Yves Jabouin def. Jeff Hougland: This fight was all Jabouin. The fight started slow but Jabouin landed a beautiful spinning back kick to the liver that put Hougland down and had Kenny Florian been reefing this fight, it would have been stopped. Hougland did a nice job moving, covering, and surviving though. Unfortunately it didn’t do him any good as, after a lackluster second round, Jabouin put Hougland down again with a left hook and continued to beat him down on the ground. It was the first fight of Jabouin’s UFC career where he left no doubt about who won and easily his most impressive performance since his WEC days. I still don’t know about his ground game, but on the feet you know Jabouin is going to bring it with his 500 spinning attacks. Jabouin has now won 3 straight and is setting himself up for a big fight at 145. I thought Hougland fought a pretty dumb fight for the most part as he never went for a takedown and tried to play a striking game with a much better striker.
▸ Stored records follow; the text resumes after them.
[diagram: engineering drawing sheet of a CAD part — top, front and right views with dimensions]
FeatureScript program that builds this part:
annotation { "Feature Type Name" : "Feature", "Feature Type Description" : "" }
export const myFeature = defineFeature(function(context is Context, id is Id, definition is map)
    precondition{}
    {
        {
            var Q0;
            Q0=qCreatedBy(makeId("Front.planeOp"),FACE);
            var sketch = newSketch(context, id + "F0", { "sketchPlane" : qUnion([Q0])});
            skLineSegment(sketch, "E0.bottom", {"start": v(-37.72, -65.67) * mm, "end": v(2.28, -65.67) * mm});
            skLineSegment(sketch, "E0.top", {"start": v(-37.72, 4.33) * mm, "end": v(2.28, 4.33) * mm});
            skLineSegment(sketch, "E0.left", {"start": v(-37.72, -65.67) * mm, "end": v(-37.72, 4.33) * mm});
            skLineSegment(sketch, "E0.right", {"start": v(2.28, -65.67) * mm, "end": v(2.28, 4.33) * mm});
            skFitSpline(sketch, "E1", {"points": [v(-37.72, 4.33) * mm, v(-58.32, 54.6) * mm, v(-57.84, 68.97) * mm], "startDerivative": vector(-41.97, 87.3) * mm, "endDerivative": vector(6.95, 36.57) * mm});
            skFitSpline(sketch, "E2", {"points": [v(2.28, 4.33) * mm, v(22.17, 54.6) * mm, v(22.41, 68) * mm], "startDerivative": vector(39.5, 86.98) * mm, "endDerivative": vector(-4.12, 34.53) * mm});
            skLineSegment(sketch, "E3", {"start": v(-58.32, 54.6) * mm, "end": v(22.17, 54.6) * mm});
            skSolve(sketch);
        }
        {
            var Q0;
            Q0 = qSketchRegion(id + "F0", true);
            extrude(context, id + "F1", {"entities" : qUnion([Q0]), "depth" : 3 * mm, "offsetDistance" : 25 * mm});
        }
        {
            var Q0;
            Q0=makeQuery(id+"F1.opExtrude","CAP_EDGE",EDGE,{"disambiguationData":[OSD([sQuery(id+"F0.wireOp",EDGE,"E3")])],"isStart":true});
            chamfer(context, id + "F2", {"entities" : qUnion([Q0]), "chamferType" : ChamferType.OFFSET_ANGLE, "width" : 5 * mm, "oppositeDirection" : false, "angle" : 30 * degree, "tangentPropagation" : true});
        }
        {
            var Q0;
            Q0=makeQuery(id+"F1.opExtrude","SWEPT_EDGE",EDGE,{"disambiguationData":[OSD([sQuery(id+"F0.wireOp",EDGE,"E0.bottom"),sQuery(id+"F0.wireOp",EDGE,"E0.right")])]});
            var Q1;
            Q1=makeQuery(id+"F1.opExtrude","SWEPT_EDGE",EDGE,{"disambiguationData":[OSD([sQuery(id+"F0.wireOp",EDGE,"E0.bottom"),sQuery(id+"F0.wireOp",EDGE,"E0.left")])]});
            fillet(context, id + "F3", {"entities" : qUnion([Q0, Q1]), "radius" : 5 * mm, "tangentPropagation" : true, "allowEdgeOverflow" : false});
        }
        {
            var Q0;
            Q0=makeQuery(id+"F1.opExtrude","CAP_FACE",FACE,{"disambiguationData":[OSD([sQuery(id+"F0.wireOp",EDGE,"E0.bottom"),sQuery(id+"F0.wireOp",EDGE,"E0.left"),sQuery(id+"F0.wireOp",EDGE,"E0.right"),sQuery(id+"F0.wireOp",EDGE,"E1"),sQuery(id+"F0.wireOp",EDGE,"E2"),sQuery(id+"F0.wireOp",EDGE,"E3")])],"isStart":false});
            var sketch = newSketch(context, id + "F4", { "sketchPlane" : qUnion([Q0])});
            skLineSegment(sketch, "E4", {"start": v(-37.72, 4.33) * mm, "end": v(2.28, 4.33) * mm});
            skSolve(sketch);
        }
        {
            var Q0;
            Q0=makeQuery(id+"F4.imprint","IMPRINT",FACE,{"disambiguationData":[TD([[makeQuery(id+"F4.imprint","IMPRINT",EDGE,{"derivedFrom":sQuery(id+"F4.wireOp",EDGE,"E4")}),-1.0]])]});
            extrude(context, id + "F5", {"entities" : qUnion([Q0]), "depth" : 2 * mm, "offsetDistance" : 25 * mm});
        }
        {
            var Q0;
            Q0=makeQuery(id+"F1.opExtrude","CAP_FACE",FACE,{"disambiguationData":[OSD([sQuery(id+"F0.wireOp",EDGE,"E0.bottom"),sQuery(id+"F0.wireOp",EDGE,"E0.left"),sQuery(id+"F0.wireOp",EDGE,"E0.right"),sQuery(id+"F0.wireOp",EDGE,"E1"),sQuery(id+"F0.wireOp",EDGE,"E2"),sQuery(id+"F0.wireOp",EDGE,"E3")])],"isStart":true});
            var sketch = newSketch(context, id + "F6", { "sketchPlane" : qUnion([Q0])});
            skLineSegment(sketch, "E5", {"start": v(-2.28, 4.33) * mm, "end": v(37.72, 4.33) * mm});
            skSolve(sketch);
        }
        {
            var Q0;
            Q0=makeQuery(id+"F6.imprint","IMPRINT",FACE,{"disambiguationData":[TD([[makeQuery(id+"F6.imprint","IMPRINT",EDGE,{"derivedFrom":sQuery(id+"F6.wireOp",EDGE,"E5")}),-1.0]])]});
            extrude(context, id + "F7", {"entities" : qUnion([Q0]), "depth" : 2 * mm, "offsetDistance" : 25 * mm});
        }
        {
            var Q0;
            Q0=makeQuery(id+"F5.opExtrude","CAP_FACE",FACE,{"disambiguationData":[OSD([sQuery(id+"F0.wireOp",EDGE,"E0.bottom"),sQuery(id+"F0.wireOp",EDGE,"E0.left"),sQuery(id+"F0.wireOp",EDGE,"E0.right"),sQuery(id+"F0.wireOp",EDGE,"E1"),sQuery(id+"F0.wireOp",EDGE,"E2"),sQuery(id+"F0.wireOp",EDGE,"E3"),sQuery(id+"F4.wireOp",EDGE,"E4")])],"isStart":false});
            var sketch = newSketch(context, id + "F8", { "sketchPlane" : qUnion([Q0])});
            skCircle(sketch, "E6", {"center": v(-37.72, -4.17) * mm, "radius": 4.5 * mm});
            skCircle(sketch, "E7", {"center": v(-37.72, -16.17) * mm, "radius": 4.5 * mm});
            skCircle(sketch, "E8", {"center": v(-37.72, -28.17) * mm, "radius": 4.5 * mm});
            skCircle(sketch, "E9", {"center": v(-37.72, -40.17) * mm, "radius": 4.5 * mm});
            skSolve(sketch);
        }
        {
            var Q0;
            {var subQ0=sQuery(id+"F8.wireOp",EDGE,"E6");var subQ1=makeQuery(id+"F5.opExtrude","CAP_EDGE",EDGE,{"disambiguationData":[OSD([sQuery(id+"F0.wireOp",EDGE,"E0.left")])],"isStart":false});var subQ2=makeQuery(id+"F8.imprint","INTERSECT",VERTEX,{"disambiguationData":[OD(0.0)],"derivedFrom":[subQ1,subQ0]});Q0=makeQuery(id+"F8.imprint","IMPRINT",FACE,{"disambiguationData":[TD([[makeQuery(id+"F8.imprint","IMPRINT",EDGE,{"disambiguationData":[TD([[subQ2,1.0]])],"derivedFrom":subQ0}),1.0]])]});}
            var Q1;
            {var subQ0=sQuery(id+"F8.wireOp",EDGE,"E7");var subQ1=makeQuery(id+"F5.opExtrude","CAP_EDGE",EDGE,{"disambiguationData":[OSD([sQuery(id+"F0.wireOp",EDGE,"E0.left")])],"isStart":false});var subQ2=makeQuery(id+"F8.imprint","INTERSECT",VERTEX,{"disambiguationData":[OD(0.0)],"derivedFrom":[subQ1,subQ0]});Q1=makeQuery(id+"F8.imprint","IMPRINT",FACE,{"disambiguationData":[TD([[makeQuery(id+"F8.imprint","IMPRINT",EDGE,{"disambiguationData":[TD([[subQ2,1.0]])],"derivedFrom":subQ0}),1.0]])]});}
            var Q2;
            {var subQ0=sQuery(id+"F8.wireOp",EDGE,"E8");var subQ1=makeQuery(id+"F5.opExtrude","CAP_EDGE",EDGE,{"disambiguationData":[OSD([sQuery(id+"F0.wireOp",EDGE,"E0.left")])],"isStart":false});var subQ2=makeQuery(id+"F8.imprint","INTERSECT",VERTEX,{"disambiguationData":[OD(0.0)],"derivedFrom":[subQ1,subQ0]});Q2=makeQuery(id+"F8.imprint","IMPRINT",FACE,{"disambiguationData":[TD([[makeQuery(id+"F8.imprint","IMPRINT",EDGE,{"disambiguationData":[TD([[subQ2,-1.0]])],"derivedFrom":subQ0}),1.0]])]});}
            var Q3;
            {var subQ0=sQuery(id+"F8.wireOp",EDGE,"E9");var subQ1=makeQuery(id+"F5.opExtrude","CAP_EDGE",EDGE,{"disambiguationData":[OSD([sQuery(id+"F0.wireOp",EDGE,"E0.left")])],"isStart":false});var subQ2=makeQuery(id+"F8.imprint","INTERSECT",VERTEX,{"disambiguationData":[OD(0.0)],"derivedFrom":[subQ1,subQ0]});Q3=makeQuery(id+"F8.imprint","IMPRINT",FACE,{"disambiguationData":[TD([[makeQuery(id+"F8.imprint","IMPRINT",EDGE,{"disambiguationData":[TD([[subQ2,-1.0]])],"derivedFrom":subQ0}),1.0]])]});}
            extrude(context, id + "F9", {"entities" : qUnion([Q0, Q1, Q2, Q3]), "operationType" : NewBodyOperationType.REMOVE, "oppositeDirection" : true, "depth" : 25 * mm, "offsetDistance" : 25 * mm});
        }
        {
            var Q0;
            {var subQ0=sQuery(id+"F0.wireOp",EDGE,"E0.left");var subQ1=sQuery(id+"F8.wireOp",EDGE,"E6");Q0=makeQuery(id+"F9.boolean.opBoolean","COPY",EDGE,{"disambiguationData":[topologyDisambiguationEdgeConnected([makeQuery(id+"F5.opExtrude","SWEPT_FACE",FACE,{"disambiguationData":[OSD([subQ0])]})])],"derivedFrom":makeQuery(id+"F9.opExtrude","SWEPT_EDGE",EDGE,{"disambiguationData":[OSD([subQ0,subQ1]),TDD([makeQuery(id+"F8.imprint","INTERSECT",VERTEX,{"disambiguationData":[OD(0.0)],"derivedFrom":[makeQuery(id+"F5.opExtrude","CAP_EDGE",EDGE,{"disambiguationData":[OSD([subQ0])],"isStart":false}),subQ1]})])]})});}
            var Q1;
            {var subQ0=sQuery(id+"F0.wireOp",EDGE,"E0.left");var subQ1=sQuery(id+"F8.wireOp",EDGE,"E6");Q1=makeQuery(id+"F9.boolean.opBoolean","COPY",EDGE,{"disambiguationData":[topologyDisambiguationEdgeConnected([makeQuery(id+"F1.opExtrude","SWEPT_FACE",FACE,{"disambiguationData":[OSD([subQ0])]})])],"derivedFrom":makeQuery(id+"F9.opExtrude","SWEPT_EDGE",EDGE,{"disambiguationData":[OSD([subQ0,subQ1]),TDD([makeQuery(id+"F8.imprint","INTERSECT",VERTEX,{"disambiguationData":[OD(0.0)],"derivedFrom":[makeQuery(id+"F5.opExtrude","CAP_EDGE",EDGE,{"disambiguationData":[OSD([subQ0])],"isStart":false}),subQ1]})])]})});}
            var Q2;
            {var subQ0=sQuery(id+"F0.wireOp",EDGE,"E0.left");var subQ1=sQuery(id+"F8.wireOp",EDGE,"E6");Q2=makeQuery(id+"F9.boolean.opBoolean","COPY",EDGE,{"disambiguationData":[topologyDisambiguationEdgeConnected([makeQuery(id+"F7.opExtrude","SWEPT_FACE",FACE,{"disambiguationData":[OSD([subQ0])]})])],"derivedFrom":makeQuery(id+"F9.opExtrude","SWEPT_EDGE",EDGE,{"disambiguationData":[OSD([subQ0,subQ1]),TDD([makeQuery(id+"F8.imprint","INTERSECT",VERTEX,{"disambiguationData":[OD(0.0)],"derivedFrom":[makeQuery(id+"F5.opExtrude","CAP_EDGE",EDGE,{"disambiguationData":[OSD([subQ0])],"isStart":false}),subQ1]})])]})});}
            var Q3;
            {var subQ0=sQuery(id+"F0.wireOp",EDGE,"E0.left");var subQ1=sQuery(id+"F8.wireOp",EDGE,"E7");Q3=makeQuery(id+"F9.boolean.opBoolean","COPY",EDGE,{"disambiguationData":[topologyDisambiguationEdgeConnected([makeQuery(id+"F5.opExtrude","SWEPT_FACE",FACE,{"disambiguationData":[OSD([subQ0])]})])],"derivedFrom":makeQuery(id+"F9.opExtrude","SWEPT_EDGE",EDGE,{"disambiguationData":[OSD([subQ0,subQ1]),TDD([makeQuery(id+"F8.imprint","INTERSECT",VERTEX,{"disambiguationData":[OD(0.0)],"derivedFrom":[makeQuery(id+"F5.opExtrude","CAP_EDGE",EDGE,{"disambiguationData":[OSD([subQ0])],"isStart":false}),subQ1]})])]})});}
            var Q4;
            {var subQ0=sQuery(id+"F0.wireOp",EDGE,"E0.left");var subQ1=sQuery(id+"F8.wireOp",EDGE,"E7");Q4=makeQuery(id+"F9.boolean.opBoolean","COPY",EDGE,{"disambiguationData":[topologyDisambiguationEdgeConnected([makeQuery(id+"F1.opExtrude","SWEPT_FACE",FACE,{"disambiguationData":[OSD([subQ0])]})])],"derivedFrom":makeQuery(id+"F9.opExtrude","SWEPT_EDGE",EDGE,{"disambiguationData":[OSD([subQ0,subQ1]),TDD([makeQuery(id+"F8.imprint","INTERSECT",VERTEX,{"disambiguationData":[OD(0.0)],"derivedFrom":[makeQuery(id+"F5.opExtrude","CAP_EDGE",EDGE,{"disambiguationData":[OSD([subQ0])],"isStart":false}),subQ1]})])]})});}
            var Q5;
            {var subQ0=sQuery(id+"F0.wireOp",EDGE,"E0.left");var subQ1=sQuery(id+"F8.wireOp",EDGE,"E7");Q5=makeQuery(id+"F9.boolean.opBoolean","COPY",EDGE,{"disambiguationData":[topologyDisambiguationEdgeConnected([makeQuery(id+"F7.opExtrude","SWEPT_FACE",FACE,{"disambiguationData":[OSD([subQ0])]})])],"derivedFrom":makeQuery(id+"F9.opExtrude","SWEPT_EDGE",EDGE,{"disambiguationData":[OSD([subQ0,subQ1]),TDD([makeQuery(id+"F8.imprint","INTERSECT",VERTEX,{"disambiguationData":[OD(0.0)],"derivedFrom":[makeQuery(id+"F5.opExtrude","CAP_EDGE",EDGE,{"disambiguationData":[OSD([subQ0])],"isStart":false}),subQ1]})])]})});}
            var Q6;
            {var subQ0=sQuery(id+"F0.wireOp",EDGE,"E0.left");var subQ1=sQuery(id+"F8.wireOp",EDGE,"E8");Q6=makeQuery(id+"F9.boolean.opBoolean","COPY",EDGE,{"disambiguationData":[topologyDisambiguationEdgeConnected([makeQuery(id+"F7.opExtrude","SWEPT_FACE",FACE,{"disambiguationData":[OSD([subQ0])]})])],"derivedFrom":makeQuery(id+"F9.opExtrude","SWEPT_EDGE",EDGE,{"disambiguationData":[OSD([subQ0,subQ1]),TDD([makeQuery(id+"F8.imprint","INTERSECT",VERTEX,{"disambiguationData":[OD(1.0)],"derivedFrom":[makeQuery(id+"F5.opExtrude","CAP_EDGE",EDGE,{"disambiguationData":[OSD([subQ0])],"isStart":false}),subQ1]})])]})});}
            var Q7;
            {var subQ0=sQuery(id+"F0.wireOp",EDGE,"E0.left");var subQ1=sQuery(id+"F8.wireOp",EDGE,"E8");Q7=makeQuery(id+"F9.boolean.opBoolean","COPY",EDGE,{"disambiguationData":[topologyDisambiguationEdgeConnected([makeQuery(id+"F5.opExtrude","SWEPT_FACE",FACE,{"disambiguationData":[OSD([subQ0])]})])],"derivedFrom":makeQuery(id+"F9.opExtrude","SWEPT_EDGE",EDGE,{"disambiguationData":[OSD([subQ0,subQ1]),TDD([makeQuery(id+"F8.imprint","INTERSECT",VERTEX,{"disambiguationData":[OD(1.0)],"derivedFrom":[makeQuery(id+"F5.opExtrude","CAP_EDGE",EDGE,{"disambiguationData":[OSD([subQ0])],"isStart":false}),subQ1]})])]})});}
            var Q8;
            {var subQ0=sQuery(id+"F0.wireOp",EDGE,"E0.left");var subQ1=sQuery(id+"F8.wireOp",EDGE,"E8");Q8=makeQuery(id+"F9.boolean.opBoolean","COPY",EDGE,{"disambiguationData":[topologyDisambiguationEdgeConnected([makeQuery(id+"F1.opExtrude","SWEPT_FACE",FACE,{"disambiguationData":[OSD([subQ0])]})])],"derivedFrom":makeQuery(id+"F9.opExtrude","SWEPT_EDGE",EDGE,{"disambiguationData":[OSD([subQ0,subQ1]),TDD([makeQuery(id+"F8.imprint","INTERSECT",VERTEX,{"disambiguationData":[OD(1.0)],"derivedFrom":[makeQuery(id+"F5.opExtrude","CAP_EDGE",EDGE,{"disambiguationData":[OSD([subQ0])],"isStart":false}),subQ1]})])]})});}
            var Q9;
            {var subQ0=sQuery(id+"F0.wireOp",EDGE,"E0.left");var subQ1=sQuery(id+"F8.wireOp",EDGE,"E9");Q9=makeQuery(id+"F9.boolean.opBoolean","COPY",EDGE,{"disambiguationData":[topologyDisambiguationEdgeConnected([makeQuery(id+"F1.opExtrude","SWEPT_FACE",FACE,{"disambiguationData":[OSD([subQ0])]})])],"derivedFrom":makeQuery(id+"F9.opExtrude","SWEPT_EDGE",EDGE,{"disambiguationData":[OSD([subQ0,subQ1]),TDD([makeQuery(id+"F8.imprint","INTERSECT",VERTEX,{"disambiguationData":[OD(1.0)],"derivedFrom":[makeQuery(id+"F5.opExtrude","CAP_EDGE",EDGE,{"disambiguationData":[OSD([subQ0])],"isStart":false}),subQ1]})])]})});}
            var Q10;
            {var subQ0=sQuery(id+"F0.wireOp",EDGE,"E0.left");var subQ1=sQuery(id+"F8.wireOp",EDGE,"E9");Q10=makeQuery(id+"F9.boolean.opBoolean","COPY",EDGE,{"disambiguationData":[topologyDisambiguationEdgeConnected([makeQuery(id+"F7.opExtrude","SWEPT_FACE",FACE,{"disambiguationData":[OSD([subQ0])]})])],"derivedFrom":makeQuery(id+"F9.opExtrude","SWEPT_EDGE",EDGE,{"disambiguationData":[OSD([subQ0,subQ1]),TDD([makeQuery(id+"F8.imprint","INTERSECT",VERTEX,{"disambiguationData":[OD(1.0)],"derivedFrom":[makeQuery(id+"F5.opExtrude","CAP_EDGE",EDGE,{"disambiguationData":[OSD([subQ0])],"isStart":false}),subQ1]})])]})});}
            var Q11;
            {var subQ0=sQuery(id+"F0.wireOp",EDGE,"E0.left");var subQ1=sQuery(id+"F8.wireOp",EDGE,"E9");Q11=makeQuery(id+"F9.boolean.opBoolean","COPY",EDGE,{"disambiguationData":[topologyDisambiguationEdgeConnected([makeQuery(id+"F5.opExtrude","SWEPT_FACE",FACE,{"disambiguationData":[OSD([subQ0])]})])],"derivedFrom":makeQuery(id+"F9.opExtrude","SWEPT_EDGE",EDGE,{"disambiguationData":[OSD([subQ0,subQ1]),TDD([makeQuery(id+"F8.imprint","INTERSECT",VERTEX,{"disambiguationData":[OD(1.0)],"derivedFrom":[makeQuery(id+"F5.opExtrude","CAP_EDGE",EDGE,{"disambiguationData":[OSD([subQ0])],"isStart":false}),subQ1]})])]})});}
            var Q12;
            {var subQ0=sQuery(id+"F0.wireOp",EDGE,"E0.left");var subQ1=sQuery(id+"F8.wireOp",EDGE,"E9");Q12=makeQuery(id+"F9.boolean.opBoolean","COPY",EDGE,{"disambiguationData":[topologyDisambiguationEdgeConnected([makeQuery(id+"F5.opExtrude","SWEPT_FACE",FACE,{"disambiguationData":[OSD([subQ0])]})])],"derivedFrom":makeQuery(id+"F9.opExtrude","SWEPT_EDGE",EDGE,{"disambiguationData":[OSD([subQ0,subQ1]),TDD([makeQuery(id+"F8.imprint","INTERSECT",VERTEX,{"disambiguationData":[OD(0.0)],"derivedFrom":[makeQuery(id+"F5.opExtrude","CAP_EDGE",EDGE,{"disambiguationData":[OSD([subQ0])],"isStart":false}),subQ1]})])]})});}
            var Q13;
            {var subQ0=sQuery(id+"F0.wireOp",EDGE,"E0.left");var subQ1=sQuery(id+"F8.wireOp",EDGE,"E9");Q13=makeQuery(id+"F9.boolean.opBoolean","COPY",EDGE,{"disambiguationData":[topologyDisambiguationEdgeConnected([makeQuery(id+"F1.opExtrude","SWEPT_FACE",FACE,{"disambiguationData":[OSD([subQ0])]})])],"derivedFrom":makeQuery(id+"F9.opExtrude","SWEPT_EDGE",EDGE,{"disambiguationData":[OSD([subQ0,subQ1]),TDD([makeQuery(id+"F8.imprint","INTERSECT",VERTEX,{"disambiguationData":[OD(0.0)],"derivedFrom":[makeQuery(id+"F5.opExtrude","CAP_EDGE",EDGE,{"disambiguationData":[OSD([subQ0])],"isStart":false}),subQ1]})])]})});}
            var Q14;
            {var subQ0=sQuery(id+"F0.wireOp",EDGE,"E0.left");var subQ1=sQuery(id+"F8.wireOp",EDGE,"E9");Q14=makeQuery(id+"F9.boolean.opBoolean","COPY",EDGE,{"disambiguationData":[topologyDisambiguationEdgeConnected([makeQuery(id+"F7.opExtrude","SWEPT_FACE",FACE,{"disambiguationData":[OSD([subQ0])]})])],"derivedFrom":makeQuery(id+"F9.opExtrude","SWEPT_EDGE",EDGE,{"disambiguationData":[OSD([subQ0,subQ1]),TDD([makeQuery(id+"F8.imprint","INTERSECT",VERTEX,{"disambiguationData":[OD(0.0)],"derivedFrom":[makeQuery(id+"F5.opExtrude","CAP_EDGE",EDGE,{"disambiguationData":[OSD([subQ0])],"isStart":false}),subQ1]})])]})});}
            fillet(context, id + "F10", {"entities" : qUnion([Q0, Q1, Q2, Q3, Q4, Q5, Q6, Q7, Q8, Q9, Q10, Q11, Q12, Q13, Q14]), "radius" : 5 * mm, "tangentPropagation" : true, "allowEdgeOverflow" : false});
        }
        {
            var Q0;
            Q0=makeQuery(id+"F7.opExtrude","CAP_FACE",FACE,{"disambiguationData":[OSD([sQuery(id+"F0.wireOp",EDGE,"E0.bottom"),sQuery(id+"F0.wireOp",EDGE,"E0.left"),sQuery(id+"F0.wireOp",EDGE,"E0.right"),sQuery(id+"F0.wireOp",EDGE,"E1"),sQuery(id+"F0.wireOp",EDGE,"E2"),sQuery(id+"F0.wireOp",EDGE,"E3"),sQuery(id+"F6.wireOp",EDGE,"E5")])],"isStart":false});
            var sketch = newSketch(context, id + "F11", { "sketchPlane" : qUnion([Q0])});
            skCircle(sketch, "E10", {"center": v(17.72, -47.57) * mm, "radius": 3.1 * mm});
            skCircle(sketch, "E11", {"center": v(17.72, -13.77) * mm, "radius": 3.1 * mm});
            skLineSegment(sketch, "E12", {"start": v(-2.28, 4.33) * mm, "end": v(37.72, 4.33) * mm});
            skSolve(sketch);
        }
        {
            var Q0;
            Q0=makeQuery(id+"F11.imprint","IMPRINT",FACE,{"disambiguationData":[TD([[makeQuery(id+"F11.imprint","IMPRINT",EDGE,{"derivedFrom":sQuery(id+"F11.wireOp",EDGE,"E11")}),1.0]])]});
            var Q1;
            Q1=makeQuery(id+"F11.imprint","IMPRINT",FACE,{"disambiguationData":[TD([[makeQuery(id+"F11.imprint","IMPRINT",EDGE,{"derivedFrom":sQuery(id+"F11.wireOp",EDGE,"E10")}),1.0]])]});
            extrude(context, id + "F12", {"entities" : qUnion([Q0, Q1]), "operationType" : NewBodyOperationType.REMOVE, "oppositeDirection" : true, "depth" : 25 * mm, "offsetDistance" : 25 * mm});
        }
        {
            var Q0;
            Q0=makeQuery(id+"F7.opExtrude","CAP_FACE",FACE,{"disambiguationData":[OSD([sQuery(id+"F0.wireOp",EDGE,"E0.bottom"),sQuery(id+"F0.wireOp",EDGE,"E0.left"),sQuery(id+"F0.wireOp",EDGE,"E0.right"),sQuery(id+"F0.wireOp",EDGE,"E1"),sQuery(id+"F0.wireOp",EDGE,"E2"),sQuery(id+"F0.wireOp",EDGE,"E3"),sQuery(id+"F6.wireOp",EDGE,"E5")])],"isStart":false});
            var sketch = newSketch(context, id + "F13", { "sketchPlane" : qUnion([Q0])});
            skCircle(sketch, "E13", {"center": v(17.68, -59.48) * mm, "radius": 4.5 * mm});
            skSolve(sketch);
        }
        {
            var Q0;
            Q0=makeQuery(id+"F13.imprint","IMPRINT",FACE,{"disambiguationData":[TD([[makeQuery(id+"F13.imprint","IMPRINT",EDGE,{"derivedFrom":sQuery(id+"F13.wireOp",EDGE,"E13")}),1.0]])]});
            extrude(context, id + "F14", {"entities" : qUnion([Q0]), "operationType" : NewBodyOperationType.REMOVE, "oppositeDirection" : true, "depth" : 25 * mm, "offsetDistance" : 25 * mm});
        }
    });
Hopefully he learns from this and comes back better.

Igor Pokrajac def. Fabio Maldonado: This was a hell of a scrap. Pokrajac got an early takedown and it looked like he would make short work of Maldonado on the ground, but Maldonado survived, got to his feet, and then started unloading with some outstanding body shots. The next two rounds were extremely close and contested mainly in the clinch. Pokrajac would land some good knees, including an awesome looking jump knee, while Maldonado continued to land body shots. Both guys showed off very good chins because when they were at a distance, it seemed like every punch they threw landed flush. I had the fight 29-28 for Pokrajac and two judges agreed, while one judge gave the fight to him 30-27. Giving the second round to Pokrajac was a little much because Maldonado definitely landed the better shots in that round but the first round was Pokrajac’s (unless you don’t value 2-3 minutes of ground control even though it happened in the first 2-3 minutes, and if you don’t, start scoring fights under the Samer Scoring System) and the third round was close. Of course people scream robbery at any close decision, but I didn’t think it was a robbery and had Maldonado won, my opinion wouldn’t change. Pokrajac has now quietly won 4 of his last 5 and could take a step up in competition although chances are he’ll fight another midlevel guy. Maldonado is a good boxer with a hell of a chin, but his wrestling and grappling still need a ton of work. He’s another guy who is likely stuck at the midlevel just having entertaining fights.

Tom Lawlor def. Jason MacDonald: There wasn’t much to this fight. MacDonald went for an early takedown, Lawlor shrugged him off and then hit a nice straight left followed by a right hand on the temple that put MacDonald down and out. It was a big win for Lawlor and one that will look nice on the highlight reels, but honestly, MacDonald is way past it as a fighter both psychically and mentally. I give Lawlor credit because he took out a guy he should have beaten and he did it quickly, but he’s still going to struggle against top level middleweights with his poor cardio and average grappling. Lawlor is an extremely entertaining personality and usually has exciting fights though, so as long as he wins more than he loses, he’ll always have a job in the UFC. It was a sad ending for the career of MacDonald, who is a nice guy and did far better than most probably expected him to do in the UFC, but his body just couldn’t take it anymore. His grappling battle with Demian Maia is still one of the best ground fights in recent memory. He’d be a great grappling coach should he chose to go that route.